| Short problem |
Arrange the records below as a JSON list of strings, one string per line and blank lines omitted, beginning with the line that contains "pose: elev=327.4 azim=82.2" and continuing through the line that contains "Dot at: (174, 163)", with both of those lines included.

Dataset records
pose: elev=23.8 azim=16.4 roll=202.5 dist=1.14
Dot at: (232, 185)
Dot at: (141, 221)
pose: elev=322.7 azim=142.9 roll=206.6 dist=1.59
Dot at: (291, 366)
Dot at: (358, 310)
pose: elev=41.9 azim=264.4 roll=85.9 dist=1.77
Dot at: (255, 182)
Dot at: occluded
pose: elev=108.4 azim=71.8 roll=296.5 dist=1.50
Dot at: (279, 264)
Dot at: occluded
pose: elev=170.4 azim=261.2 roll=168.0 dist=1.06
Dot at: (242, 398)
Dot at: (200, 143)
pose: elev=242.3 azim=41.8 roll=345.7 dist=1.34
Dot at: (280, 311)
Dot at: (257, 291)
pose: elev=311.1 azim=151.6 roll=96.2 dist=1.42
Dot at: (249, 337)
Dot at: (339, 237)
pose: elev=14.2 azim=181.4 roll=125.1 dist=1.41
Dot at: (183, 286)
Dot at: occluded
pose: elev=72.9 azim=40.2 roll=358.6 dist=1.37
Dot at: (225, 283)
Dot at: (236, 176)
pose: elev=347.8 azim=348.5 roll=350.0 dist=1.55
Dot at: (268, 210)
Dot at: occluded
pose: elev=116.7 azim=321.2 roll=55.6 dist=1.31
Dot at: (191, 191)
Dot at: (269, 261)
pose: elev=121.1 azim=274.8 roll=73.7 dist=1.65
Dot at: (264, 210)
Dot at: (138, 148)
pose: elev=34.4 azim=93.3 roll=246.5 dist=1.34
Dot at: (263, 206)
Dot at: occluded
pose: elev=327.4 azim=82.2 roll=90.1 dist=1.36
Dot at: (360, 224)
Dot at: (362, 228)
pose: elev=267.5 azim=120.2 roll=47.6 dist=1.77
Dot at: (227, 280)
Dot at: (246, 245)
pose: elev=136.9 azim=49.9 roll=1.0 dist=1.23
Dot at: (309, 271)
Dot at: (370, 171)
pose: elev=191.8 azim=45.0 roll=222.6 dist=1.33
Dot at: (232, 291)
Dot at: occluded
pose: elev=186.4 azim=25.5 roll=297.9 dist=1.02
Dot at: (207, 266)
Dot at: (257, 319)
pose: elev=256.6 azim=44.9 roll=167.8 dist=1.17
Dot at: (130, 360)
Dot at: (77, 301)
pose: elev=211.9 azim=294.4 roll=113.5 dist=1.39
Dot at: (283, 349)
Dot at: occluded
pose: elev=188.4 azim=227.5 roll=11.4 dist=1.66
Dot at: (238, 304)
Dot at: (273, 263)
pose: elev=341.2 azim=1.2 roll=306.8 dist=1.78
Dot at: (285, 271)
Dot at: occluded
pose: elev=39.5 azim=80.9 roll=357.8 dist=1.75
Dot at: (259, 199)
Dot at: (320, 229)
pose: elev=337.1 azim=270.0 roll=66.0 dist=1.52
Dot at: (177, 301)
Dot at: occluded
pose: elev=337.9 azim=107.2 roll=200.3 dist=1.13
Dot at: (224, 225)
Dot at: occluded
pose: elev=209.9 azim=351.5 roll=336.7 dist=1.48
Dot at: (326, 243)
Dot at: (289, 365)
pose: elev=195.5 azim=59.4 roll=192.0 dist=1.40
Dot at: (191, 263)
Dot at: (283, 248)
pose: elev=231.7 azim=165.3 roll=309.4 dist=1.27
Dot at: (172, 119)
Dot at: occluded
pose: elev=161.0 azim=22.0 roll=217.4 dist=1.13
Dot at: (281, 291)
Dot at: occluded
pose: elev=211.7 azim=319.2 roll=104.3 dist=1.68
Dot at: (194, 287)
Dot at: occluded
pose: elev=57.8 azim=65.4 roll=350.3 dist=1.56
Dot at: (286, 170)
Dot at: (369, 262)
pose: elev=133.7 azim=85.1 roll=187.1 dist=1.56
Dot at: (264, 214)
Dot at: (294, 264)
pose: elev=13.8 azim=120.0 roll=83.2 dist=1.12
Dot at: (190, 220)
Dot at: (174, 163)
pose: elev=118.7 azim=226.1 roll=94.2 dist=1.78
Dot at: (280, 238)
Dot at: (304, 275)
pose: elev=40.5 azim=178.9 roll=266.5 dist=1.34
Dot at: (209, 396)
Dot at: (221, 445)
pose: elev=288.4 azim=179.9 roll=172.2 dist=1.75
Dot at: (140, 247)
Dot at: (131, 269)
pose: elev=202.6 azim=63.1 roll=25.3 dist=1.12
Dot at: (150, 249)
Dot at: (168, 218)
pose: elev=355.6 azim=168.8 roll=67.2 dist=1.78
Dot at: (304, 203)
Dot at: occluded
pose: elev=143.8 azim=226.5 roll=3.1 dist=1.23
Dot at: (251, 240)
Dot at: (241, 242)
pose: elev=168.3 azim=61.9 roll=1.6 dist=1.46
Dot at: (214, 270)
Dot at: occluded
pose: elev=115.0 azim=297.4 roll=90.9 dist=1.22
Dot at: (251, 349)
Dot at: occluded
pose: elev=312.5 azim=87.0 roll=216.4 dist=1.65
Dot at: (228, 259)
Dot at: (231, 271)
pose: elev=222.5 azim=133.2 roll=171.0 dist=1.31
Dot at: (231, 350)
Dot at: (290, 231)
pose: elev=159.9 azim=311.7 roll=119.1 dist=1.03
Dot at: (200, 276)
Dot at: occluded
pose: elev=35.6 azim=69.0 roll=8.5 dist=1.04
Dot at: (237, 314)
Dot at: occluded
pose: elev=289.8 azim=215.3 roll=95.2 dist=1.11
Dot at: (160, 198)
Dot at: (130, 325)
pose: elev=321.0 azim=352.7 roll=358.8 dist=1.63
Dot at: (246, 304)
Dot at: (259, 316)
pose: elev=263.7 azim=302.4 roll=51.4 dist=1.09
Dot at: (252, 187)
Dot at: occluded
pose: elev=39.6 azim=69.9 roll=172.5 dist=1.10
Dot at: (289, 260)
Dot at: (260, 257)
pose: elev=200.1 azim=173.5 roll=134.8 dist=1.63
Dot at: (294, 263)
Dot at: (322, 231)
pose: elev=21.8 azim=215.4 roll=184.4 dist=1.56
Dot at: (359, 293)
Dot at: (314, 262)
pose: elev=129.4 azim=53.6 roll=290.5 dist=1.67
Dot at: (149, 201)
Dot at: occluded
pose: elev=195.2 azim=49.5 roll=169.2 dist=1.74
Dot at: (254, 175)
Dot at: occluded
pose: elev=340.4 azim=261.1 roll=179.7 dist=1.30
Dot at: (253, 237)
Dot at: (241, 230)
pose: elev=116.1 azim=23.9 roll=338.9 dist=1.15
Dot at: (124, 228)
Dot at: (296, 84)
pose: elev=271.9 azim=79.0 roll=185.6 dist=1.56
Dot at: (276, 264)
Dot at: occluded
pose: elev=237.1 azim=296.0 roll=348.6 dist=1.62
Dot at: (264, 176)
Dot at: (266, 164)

| Solution to this exercise |
[
  "pose: elev=327.4 azim=82.2 roll=90.1 dist=1.36",
  "Dot at: (360, 224)",
  "Dot at: (362, 228)",
  "pose: elev=267.5 azim=120.2 roll=47.6 dist=1.77",
  "Dot at: (227, 280)",
  "Dot at: (246, 245)",
  "pose: elev=136.9 azim=49.9 roll=1.0 dist=1.23",
  "Dot at: (309, 271)",
  "Dot at: (370, 171)",
  "pose: elev=191.8 azim=45.0 roll=222.6 dist=1.33",
  "Dot at: (232, 291)",
  "Dot at: occluded",
  "pose: elev=186.4 azim=25.5 roll=297.9 dist=1.02",
  "Dot at: (207, 266)",
  "Dot at: (257, 319)",
  "pose: elev=256.6 azim=44.9 roll=167.8 dist=1.17",
  "Dot at: (130, 360)",
  "Dot at: (77, 301)",
  "pose: elev=211.9 azim=294.4 roll=113.5 dist=1.39",
  "Dot at: (283, 349)",
  "Dot at: occluded",
  "pose: elev=188.4 azim=227.5 roll=11.4 dist=1.66",
  "Dot at: (238, 304)",
  "Dot at: (273, 263)",
  "pose: elev=341.2 azim=1.2 roll=306.8 dist=1.78",
  "Dot at: (285, 271)",
  "Dot at: occluded",
  "pose: elev=39.5 azim=80.9 roll=357.8 dist=1.75",
  "Dot at: (259, 199)",
  "Dot at: (320, 229)",
  "pose: elev=337.1 azim=270.0 roll=66.0 dist=1.52",
  "Dot at: (177, 301)",
  "Dot at: occluded",
  "pose: elev=337.9 azim=107.2 roll=200.3 dist=1.13",
  "Dot at: (224, 225)",
  "Dot at: occluded",
  "pose: elev=209.9 azim=351.5 roll=336.7 dist=1.48",
  "Dot at: (326, 243)",
  "Dot at: (289, 365)",
  "pose: elev=195.5 azim=59.4 roll=192.0 dist=1.40",
  "Dot at: (191, 263)",
  "Dot at: (283, 248)",
  "pose: elev=231.7 azim=165.3 roll=309.4 dist=1.27",
  "Dot at: (172, 119)",
  "Dot at: occluded",
  "pose: elev=161.0 azim=22.0 roll=217.4 dist=1.13",
  "Dot at: (281, 291)",
  "Dot at: occluded",
  "pose: elev=211.7 azim=319.2 roll=104.3 dist=1.68",
  "Dot at: (194, 287)",
  "Dot at: occluded",
  "pose: elev=57.8 azim=65.4 roll=350.3 dist=1.56",
  "Dot at: (286, 170)",
  "Dot at: (369, 262)",
  "pose: elev=133.7 azim=85.1 roll=187.1 dist=1.56",
  "Dot at: (264, 214)",
  "Dot at: (294, 264)",
  "pose: elev=13.8 azim=120.0 roll=83.2 dist=1.12",
  "Dot at: (190, 220)",
  "Dot at: (174, 163)"
]